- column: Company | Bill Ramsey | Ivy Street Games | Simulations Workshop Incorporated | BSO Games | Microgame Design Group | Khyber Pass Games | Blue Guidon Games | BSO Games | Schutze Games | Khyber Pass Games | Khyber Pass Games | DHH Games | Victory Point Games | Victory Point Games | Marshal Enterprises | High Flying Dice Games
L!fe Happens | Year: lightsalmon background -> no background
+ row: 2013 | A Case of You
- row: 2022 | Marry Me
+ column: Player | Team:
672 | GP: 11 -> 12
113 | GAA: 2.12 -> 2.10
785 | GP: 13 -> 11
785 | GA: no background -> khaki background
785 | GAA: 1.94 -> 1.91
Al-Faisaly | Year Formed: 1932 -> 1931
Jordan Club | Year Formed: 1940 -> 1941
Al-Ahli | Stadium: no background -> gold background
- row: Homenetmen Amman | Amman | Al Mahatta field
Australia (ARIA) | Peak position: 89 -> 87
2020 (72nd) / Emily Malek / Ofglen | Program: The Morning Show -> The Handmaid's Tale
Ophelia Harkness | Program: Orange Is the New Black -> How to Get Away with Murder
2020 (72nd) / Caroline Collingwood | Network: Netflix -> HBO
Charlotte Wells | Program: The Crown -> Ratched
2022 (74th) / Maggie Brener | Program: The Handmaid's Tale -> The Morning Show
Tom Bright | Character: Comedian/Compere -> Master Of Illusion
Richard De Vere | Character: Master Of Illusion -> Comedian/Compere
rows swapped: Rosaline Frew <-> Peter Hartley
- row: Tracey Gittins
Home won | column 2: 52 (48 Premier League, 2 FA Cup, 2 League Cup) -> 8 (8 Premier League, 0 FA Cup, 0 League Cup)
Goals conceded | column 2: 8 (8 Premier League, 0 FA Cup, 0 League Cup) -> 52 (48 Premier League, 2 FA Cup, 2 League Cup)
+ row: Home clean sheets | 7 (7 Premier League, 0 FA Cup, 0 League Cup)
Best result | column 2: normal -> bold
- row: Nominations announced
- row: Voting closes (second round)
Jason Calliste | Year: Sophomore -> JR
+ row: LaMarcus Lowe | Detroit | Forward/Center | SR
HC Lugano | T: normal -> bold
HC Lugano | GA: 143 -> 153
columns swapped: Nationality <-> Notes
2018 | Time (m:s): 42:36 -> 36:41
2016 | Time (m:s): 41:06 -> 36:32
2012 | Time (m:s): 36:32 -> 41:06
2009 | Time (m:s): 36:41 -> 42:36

* _Short task_
Reproduce the entries verbatim from the beginning through the line containing "Al-Faisaly | Year Formed: 1932 -> 1931", including that line.

* _Solution below_
- column: Company | Bill Ramsey | Ivy Street Games | Simulations Workshop Incorporated | BSO Games | Microgame Design Group | Khyber Pass Games | Blue Guidon Games | BSO Games | Schutze Games | Khyber Pass Games | Khyber Pass Games | DHH Games | Victory Point Games | Victory Point Games | Marshal Enterprises | High Flying Dice Games
L!fe Happens | Year: lightsalmon background -> no background
+ row: 2013 | A Case of You
- row: 2022 | Marry Me
+ column: Player | Team:
672 | GP: 11 -> 12
113 | GAA: 2.12 -> 2.10
785 | GP: 13 -> 11
785 | GA: no background -> khaki background
785 | GAA: 1.94 -> 1.91
Al-Faisaly | Year Formed: 1932 -> 1931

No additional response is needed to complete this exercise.